About this task
Filter the listing so that only lines with the word "Courtyard" remain.

═════ Material for this exercise ═════

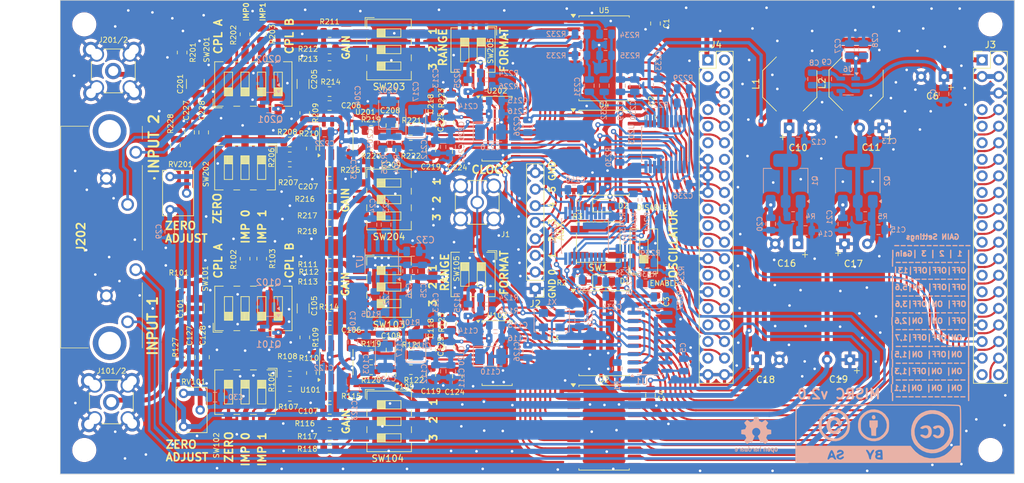
<source format=kicad_pcb>
(kicad_pcb
	(version 20240108)
	(generator "pcbnew")
	(generator_version "8.0")
	(general
		(thickness 1.6)
		(legacy_teardrops no)
	)
	(paper "A4")
	(title_block
		(title "MISRC")
		(date "2023-11-22")
		(rev "0.3")
	)
	(layers
		(0 "F.Cu" signal)
		(31 "B.Cu" signal)
		(32 "B.Adhes" user "B.Adhesive")
		(33 "F.Adhes" user "F.Adhesive")
		(34 "B.Paste" user)
		(35 "F.Paste" user)
		(36 "B.SilkS" user "B.Silkscreen")
		(37 "F.SilkS" user "F.Silkscreen")
		(38 "B.Mask" user)
		(39 "F.Mask" user)
		(40 "Dwgs.User" user "User.Drawings")
		(41 "Cmts.User" user "User.Comments")
		(42 "Eco1.User" user "User.Eco1")
		(43 "Eco2.User" user "User.Eco2")
		(44 "Edge.Cuts" user)
		(45 "Margin" user)
		(46 "B.CrtYd" user "B.Courtyard")
		(47 "F.CrtYd" user "F.Courtyard")
		(48 "B.Fab" user)
		(49 "F.Fab" user)
		(50 "User.1" user)
		(51 "User.2" user)
		(52 "User.3" user)
		(53 "User.4" user)
		(54 "User.5" user)
		(55 "User.6" user)
		(56 "User.7" user)
		(57 "User.8" user)
		(58 "User.9" user)
	)
	(setup
		(stackup
			(layer "F.SilkS"
				(type "Top Silk Screen")
			)
			(layer "F.Paste"
				(type "Top Solder Paste")
			)
			(layer "F.Mask"
				(type "Top Solder Mask")
				(color "Blue")
				(thickness 0.01)
			)
			(layer "F.Cu"
				(type "copper")
				(thickness 0.035)
			)
			(layer "dielectric 1"
				(type "core")
				(thickness 1.51)
				(material "FR4")
				(epsilon_r 4.5)
				(loss_tangent 0.02)
			)
			(layer "B.Cu"
				(type "copper")
				(thickness 0.035)
			)
			(layer "B.Mask"
				(type "Bottom Solder Mask")
				(color "Blue")
				(thickness 0.01)
			)
			(layer "B.Paste"
				(type "Bottom Solder Paste")
			)
			(layer "B.SilkS"
				(type "Bottom Silk Screen")
			)
			(copper_finish "None")
			(dielectric_constraints no)
		)
		(pad_to_mask_clearance 0)
		(allow_soldermask_bridges_in_footprints no)
		(pcbplotparams
			(layerselection 0x00010fc_ffffffff)
			(plot_on_all_layers_selection 0x0000000_00000000)
			(disableapertmacros no)
			(usegerberextensions yes)
			(usegerberattributes no)
			(usegerberadvancedattributes no)
			(creategerberjobfile no)
			(dashed_line_dash_ratio 12.000000)
			(dashed_line_gap_ratio 3.000000)
			(svgprecision 4)
			(plotframeref no)
			(viasonmask no)
			(mode 1)
			(useauxorigin no)
			(hpglpennumber 1)
			(hpglpenspeed 20)
			(hpglpendiameter 15.000000)
			(pdf_front_fp_property_popups yes)
			(pdf_back_fp_property_popups yes)
			(dxfpolygonmode yes)
			(dxfimperialunits yes)
			(dxfusepcbnewfont yes)
			(psnegative no)
			(psa4output no)
			(plotreference yes)
			(plotvalue no)
			(plotfptext yes)
			(plotinvisibletext no)
			(sketchpadsonfab no)
			(subtractmaskfromsilk yes)
			(outputformat 1)
			(mirror no)
			(drillshape 0)
			(scaleselection 1)
			(outputdirectory "gerber/")
		)
	)
	(net 0 "")
	(net 1 "VDD")
	(net 2 "GND")
	(net 3 "+5V")
	(net 4 "+5VA")
	(net 5 "-5VA")
	(net 6 "VDDA")
	(net 7 "/Audio_ADC/SCKI")
	(net 8 "Net-(R212-Pad2)")
	(net 9 "Net-(R213-Pad2)")
	(net 10 "Net-(R217-Pad2)")
	(net 11 "Net-(R218-Pad2)")
	(net 12 "/DA0")
	(net 13 "/DA1")
	(net 14 "/DA2")
	(net 15 "/DA3")
	(net 16 "/DA4")
	(net 17 "/DA5")
	(net 18 "/DA6")
	(net 19 "/DA7")
	(net 20 "/DA8")
	(net 21 "/DA9")
	(net 22 "/DA10")
	(net 23 "/DA11")
	(net 24 "/DB3")
	(net 25 "/DB2")
	(net 26 "/DB1")
	(net 27 "/DB0")
	(net 28 "/DB4")
	(net 29 "/DB5")
	(net 30 "/DB6")
	(net 31 "/DB7")
	(net 32 "/DB8")
	(net 33 "/DB9")
	(net 34 "/DB10")
	(net 35 "/DB11")
	(net 36 "/OTRA")
	(net 37 "/OTRB")
	(net 38 "Net-(Q201-B)")
	(net 39 "Net-(Q201-C)")
	(net 40 "Net-(U6-CP+)")
	(net 41 "Net-(U6-CP-)")
	(net 42 "+5Vpcm")
	(net 43 "Net-(Q2-C)")
	(net 44 "Net-(Q1-B)")
	(net 45 "Net-(Q2-B)")
	(net 46 "Net-(U7-BYP)")
	(net 47 "Net-(U7-VREG)")
	(net 48 "Net-(U7-REF)")
	(net 49 "Net-(U6-VOUT)")
	(net 50 "Net-(J101-Signal)")
	(net 51 "Net-(C101-Pad2)")
	(net 52 "Net-(U101-VCM)")
	(net 53 "Net-(Q101-E)")
	(net 54 "Net-(U101-+)")
	(net 55 "Net-(C106-Pad2)")
	(net 56 "Net-(U101--)")
	(net 57 "Net-(C107-Pad2)")
	(net 58 "Net-(C108-Pad2)")
	(net 59 "Net-(C109-Pad1)")
	(net 60 "Net-(U102-VREF)")
	(net 61 "Net-(U102-REFT)")
	(net 62 "Net-(U102-REFB)")
	(net 63 "Net-(U102-IN)")
	(net 64 "Net-(U102-~{IN})")
	(net 65 "Net-(C127-Pad1)")
	(net 66 "Net-(J201-Signal)")
	(net 67 "Net-(C201-Pad2)")
	(net 68 "Net-(U201-VCM)")
	(net 69 "Net-(Q201-E)")
	(net 70 "Net-(U201-+)")
	(net 71 "Net-(C206-Pad2)")
	(net 72 "Net-(U201--)")
	(net 73 "Net-(C207-Pad2)")
	(net 74 "Net-(C208-Pad2)")
	(net 75 "Net-(C209-Pad1)")
	(net 76 "Net-(U202-VREF)")
	(net 77 "Net-(U202-REFT)")
	(net 78 "Net-(U202-REFB)")
	(net 79 "Net-(U202-IN)")
	(net 80 "Net-(U202-~{IN})")
	(net 81 "Net-(C227-Pad1)")
	(net 82 "Net-(D1-K)")
	(net 83 "Net-(D1-A)")
	(net 84 "Net-(D2-K)")
	(net 85 "Net-(D2-A)")
	(net 86 "Net-(U204-VREF1)")
	(net 87 "Net-(C237-Pad1)")
	(net 88 "Net-(U204-VINL)")
	(net 89 "Net-(U204-VINR)")
	(net 90 "unconnected-(J3-V1P2-Pad2)")
	(net 91 "unconnected-(J3-CTL12-Pad7)")
	(net 92 "Net-(J3-DQ15)")
	(net 93 "unconnected-(J3-CTL11-Pad9)")
	(net 94 "Net-(J3-DQ14)")
	(net 95 "unconnected-(J3-CTL10-Pad11)")
	(net 96 "Net-(J3-DQ13)")
	(net 97 "unconnected-(J3-CTL9-Pad13)")
	(net 98 "Net-(J3-DQ12)")
	(net 99 "unconnected-(J3-CTL8-Pad15)")
	(net 100 "Net-(J3-DQ11)")
	(net 101 "unconnected-(J3-CTL7-Pad17)")
	(net 102 "Net-(J3-DQ10)")
	(net 103 "unconnected-(J3-CTL6-Pad19)")
	(net 104 "Net-(J3-DQ9)")
	(net 105 "unconnected-(J3-CTL5-Pad21)")
	(net 106 "Net-(J3-DQ8)")
	(net 107 "unconnected-(J3-CTL4_SW-Pad23)")
	(net 108 "Net-(J3-DQ7)")
	(net 109 "unconnected-(J3-CTL3-Pad25)")
	(net 110 "Net-(J3-DQ6)")
	(net 111 "unconnected-(J3-CTL2-Pad27)")
	(net 112 "Net-(J3-DQ5)")
	(net 113 "unconnected-(J3-CTL1-Pad29)")
	(net 114 "Net-(J3-DQ4)")
	(net 115 "unconnected-(J3-CTL0-Pad31)")
	(net 116 "Net-(J3-DQ3)")
	(net 117 "Net-(J3-DQ2)")
	(net 118 "Net-(J3-DQ1)")
	(net 119 "Net-(J3-DQ0)")
	(net 120 "unconnected-(J3-I2C_SDA_FX3-Pad39)")
	(net 121 "unconnected-(J3-I2C_SCL_FX3-Pad40)")
	(net 122 "unconnected-(J4-V1P2-Pad2)")
	(net 123 "unconnected-(J4-INT_N_CTL15-Pad3)")
	(net 124 "unconnected-(J4-VIO-Pad4)")
	(net 125 "Net-(J4-DQ31)")
	(net 126 "unconnected-(J4-PMODE_2-Pad7)")
	(net 127 "Net-(J4-DQ30)")
	(net 128 "unconnected-(J4-PMODE_1-Pad9)")
	(net 129 "Net-(J4-DQ29)")
	(net 130 "unconnected-(J4-PMODE_0-Pad11)")
	(net 131 "Net-(J4-DQ28)")
	(net 132 "unconnected-(J4-GPIO45-Pad14)")
	(net 133 "Net-(J4-DQ27)")
	(net 134 "Net-(J4-DQ26)")
	(net 135 "unconnected-(J4-SPI-MOSI_UART-RX-Pad19)")
	(net 136 "Net-(J4-DQ25)")
	(net 137 "unconnected-(J4-SPI-MISO_UART_TX-Pad21)")
	(net 138 "Net-(J4-DQ24)")
	(net 139 "unconnected-(J4-SPI-SSN_UART-CTS-Pad23)")
	(net 140 "Net-(J4-DQ23)")
	(net 141 "Net-(J4-DQ22)")
	(net 142 "unconnected-(J4-SPI-SCK_UART-RTS-Pad27)")
	(net 143 "Net-(J4-DQ21)")
	(net 144 "Net-(J4-DQ20)")
	(net 145 "unconnected-(J4-I2S_WS-Pad31)")
	(net 146 "Net-(J4-DQ19)")
	(net 147 "unconnected-(J4-I2S_SD-Pad33)")
	(net 148 "Net-(J4-DQ18)")
	(net 149 "unconnected-(J4-GPIO57_I2S-MCLK_VIO3_SW-Pad35)")
	(net 150 "Net-(J4-DQ17)")
	(net 151 "unconnected-(J4-I2S_CLK-Pad37)")
	(net 152 "Net-(J4-DQ16)")
	(net 153 "Net-(Q101-B)")
	(net 154 "Net-(Q101-C)")
	(net 155 "Net-(U1A-R)")
	(net 156 "Net-(R102-Pad1)")
	(net 157 "Net-(R103-Pad1)")
	(net 158 "Net-(R106-Pad1)")
	(net 159 "Net-(R106-Pad2)")
	(net 160 "Net-(R107-Pad2)")
	(net 161 "Net-(R111-Pad2)")
	(net 162 "Net-(R112-Pad2)")
	(net 163 "Net-(R113-Pad2)")
	(net 164 "Net-(R116-Pad2)")
	(net 165 "Net-(R117-Pad2)")
	(net 166 "Net-(R118-Pad2)")
	(net 167 "Net-(U102-SENSE)")
	(net 168 "Net-(U102-MODE)")
	(net 169 "Net-(R125-Pad1)")
	(net 170 "Net-(R127-Pad2)")
	(net 171 "Net-(R202-Pad1)")
	(net 172 "Net-(R203-Pad1)")
	(net 173 "Net-(R206-Pad1)")
	(net 174 "Net-(R206-Pad2)")
	(net 175 "Net-(R207-Pad2)")
	(net 176 "Net-(R211-Pad2)")
	(net 177 "Net-(R216-Pad2)")
	(net 178 "Net-(U202-SENSE)")
	(net 179 "Net-(U202-MODE)")
	(net 180 "Net-(R225-Pad1)")
	(net 181 "Net-(R228-Pad2)")
	(net 182 "Net-(X1-EN)")
	(net 183 "unconnected-(U1D-Q-Pad1)")
	(net 184 "unconnected-(U1C-Q-Pad10)")
	(net 185 "unconnected-(U101-NC-Pad7)")
	(net 186 "unconnected-(U201-NC-Pad7)")
	(net 187 "Net-(U203-VREF1)")
	(net 188 "Net-(U203-VINL)")
	(net 189 "Net-(U203-VINR)")
	(net 190 "Net-(C231-Pad1)")
	(net 191 "Net-(C232-Pad1)")
	(net 192 "Net-(U203-MODE0)")
	(net 193 "Net-(U203-BYPAS)")
	(net 194 "Net-(U203-PDWN_N)")
	(net 195 "Net-(C238-Pad1)")
	(net 196 "/Audio_ADC/LRCK1")
	(net 197 "/Audio_ADC/DOUT1")
	(net 198 "/Audio_ADC/BCK1")
	(net 199 "Net-(U204-BYPAS)")
	(net 200 "Net-(U204-PDWN_N)")
	(net 201 "Net-(U204-MODE0)")
	(net 202 "/Audio_ADC/DOUT2")
	(net 203 "/Audio_ADC/BCK2")
	(net 204 "/Audio_ADC/LRCK2")
	(net 205 "unconnected-(U203-FSYNC-Pad9)")
	(net 206 "unconnected-(U204-FSYNC-Pad9)")
	(net 207 "IN2_L")
	(net 208 "IN1_R")
	(net 209 "IN2_R")
	(net 210 "IN1_L")
	(net 211 "unconnected-(J202-PadMH2)")
	(net 212 "unconnected-(J202-PadMH1)")
	(footprint "Footprints:CP_Radial_FlatB_D8.0mm_P3.50mm_3" (layer "F.Cu") (at 181.554 118.364 180))
	(footprint "Capacitor_SMD:C_0805_2012Metric" (layer "F.Cu") (at 117.348 120.65 -90))
	(footprint "Resistor_SMD:R_0805_2012Metric" (layer "F.Cu") (at 108.204 119.888))
	(footprint "Capacitor_SMD:C_0805_2012Metric" (layer "F.Cu") (at 111.252 116.84 -90))
	(footprint "Resistor_SMD:R_0805_2012Metric" (layer "F.Cu") (at 101.841 68.1736))
	(footprint "Connector_PinHeader_2.54mm:PinHeader_1x08_P2.54mm_Vertical" (layer "F.Cu") (at 133.35 107.442 180))
	(footprint "Button_Switch_SMD:SW_DIP_SPSTx03_Slide_6.7x9.18mm_W8.61mm_P2.54mm_LowProfile" (layer "F.Cu") (at 110.945 107.21))
	(footprint "Resistor_SMD:R_0805_2012Metric" (layer "F.Cu") (at 101.841 73.2536))
	(footprint "Footprints:SMA_Amphenol_901-144_Horizontal" (layer "F.Cu") (at 68.41 124.83))
	(footprint "MountingHole:MountingHole_3.2mm_M3" (layer "F.Cu") (at 203.073 132.207))
	(footprint "Resistor_SMD:R_0805_2012Metric" (layer "F.Cu") (at 78.74 106.68))
	(footprint "LED_SMD:LED_0805_2012Metric_Pad1.15x1.40mm_HandSolder" (layer "F.Cu") (at 144.009 94.742))
	(footprint "Resistor_SMD:R_0805_2012Metric" (layer "F.Cu") (at 101.854 128.016))
	(footprint "Footprints:PinHeader_2x20_P2.54mm_Vertical-1" (layer "F.Cu") (at 201.803 72.39))
	(footprint "Capacitor_SMD:C_1210_3225Metric" (layer "F.Cu") (at 81.28 110.49 90))
	(footprint "Resistor_SMD:R_0805_2012Metric" (layer "F.Cu") (at 98.031 80.518 -90))
	(footprint "Resistor_SMD:R_0805_2012Metric" (layer "F.Cu") (at 91.427 68.453 90))
	(footprint "Resistor_SMD:R_0805_2012Metric" (layer "F.Cu") (at 95.745 84.963 180))
	(footprint "Resistor_SMD:R_0805_2012Metric" (layer "F.Cu") (at 95.745 87.249 180))
	(footprint "Resistor_SMD:R_0805_2012Metric" (layer "F.Cu") (at 99.06 120.396 -90))
	(footprint "Package_SO:TSSOP-28_4.4x9.7mm_P0.65mm" (layer "F.Cu") (at 127.508 117.348))
	(footprint "Resistor_SMD:R_0805_2012Metric" (layer "F.Cu") (at 99.047 85.979 -90))
	(footprint "Capacitor_SMD:C_0805_2012Metric" (layer "F.Cu") (at 101.854 113.792))
	(footprint "Package_SO:SOIC-20W_7.5x12.8mm_P1.27mm" (layer "F.Cu") (at 143.891 72.136))
	(footprint "Capacitor_SMD:C_0805_2012Metric" (layer "F.Cu") (at 120.129 81.915 -90))
	(footprint "Capacitor_SMD:C_0805_2012Metric" (layer "F.Cu") (at 101.841 79.375))
	(footprint "Resistor_SMD:R_0805_2012Metric" (layer "F.Cu") (at 101.841 89.535))
	(footprint "Package_SO:SOIC-20W_7.5x12.8mm_P1.27mm" (layer "F.Cu") (at 143.891 86.614))
	(footprint "Footprints:SMA_Amphenol_901-144_Vertical2"
		(layer "F.Cu")
		(uuid "4365f59e-bd16-4c8a-a09f-18345909fe52")
		(at 124.46 94.234)
		(descr "https://www.amphenolrf.com/downloads/dl/file/id/7023/product/3103/901_144_customer_drawing.pdf")
		(tags "SMA THT Female Jack Vertical")
		(property "Reference" "J1"
			(at 4.341491 4.903393 0)
			(layer "F.SilkS")
			(uuid "c9d2d747-c622-4072-9d58-d38fd1ac0cb5")
			(effects
				(font
					(size 0.8 0.8)
					(thickness 0.12)
				)
			)
		)
		(property "Value" "Conn_01x01_Shielded"
			(at 0 5 0)
			(layer "F.Fab")
			(uuid "877cea45-31e7-4700-b1c0-d345f4994cff")
			(effects
				(font
					(size 1 1)
					(thickness 0.15)
				)
			)
		)
		(property "Footprint" "Footprints:SMA_Amphenol_901-144_Vertical2"
			(at 0 0 0)
			(unlocked yes)
			(layer "F.Fab")
			(hide yes)
			(uuid "b32bd052-0726-4de4-b0bb-ac32f3fe5343")
			(effects
				(font
					(size 1.27 1.27)
				)
			)
		)
		(property "Datasheet" ""
			(at 0 0 0)
			(unlocked yes)
			(layer "F.Fab")
			(hide yes)
			(uuid "b33b9696-ead6-4f3f-900b-d52fc2beb366")
			(effects
				(font
					(size 1.27 1.27)
				)
			)
		)
		(property "Description" ""
			(at 0 0 0)
			(unlocked yes)
			(layer "F.Fab")
			(hide yes)
			(uuid "11ea9923-557e-406b-b3e7-877008c10a3e")
			(effects
				(font
					(size 1.27 1.27)
				)
			)
		)
		(property "Manufacturer_Part_Number" "RF2-04A-T-00-50-G"
			(at 0 0 0)
			(unlocked yes)
			(layer "F.Fab")
			(hide yes)
			(uuid "341bc5ef-84ea-4b4a-8bdb-2ebca3467837")
			(effects
				(font
					(size 1 1)
					(thickness 0.15)
				)
			)
		)
		(property ki_fp_filters "Connector*:*_1x??-1SH*")
		(path "/ce42e689-a531-4fbb-bc56-300b98dbf548")
		(sheetname "Root")
		(sheetfile "MISRC_v2.1.kicad_sch")
		(attr through_hole)
		(fp_line
			(start -3.355 -1.45)
			(end -3.355 1.45)
			(stroke
				(width 0.12)
				(type solid)
			)
			(layer "F.SilkS")
			(uuid "220c3908-5476-4c12-afdf-a20723453671")
		)
		(fp_line
			(start -1.45 -3.355)
			(end 1.45 -3.355)
			(stroke
				(width 0.12)
				(type solid)
			)
			(layer "F.SilkS")
			(uuid "f7c4744e-6e40-4a3a-bfad-9197431f851c")
		)
		(fp_line
			(start -1.45 3.355)
			(end 1.45 3.355)
			(stroke
				(width 0.12)
				(type solid)
			)
			(layer "F.SilkS")
			(uuid "389b7365-ad43-4319-8fff-868e5cdc1b93")
		)
		(fp_line
			(start 3.355 -1.45)
			(end 3.355 1.45)
			(stroke
				(width 0.12)
				(type solid)
			)
			(layer "F.SilkS")
			(uuid "2591ed2b-22d2-4d45-8b77-3ec4ebb495dc")
		)
		(fp_line
			(start -4.17 -4.17)
			(end -4.17 4.17)
			(stroke
				(width 0.05)
				(type solid)
			)
			(layer "F.CrtYd")
			(uuid "483ba72f-06d0-4489-8503-95eba08dd65d")
		)
		(fp_line
			(start -4.17 -4.17)
			(end 4.17 -4.17)
			(stroke
				(width 0.05)
				(type solid)
			)
			(layer "F.CrtYd")
			(uuid "b501df24-0266-433c-9dfa-811014dff918")
		)
		(fp_line
			(start 4.17 4.17)
			(end -4.17 4.17)
			(stroke
				(width 0.05)
				(type solid)
			)
			(layer "F.CrtYd")
			(uuid "514bc1a5-2c76-47b9-a149-c7867962937b")
		)
		(fp_line
			(start 4.17 4.17)
			(end 4.17 -4.17)
			(stroke
				(width 0.05)
				(type solid)
			)
			(layer "F.CrtYd")
			(uuid "44c24040-4149-4148-8ff4-d7c423690fae")
		)
		(fp_line
			(start -3.175 -3.175)
			(end -3.175 3.175)
			(stroke
				(width 0.1)
				(type solid)
			)
			(layer "F.Fab")
			(uuid "28327cef-17ae-47b8-b5af-476d08a35eab")
		)
		(fp_line
			(start -3.175 -3.175)
			(end 3.175 -3.175)
			(stroke
				(width 0.1)
				(type solid)
			)
			(layer "F.Fab")
			(uuid "51e953db-00a0-481f-bbdf-bc7cee3cbf52")
		)
		(fp_line
			(start -3.175 3.175)
			(end 3.175 3.175)
			(stroke
				(width 0.1)
				(type solid)
			)
			(layer "F.Fab")
			(uuid "24b5fb50-ab14-49a6-8f5c-d1e4d5480c08")
		)
		(fp_line
			(start 3.1
... [2917483 chars truncated]
</source>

═════

Answer to this task
		(46 "B.CrtYd" user "B.Courtyard")
		(47 "F.CrtYd" user "F.Courtyard")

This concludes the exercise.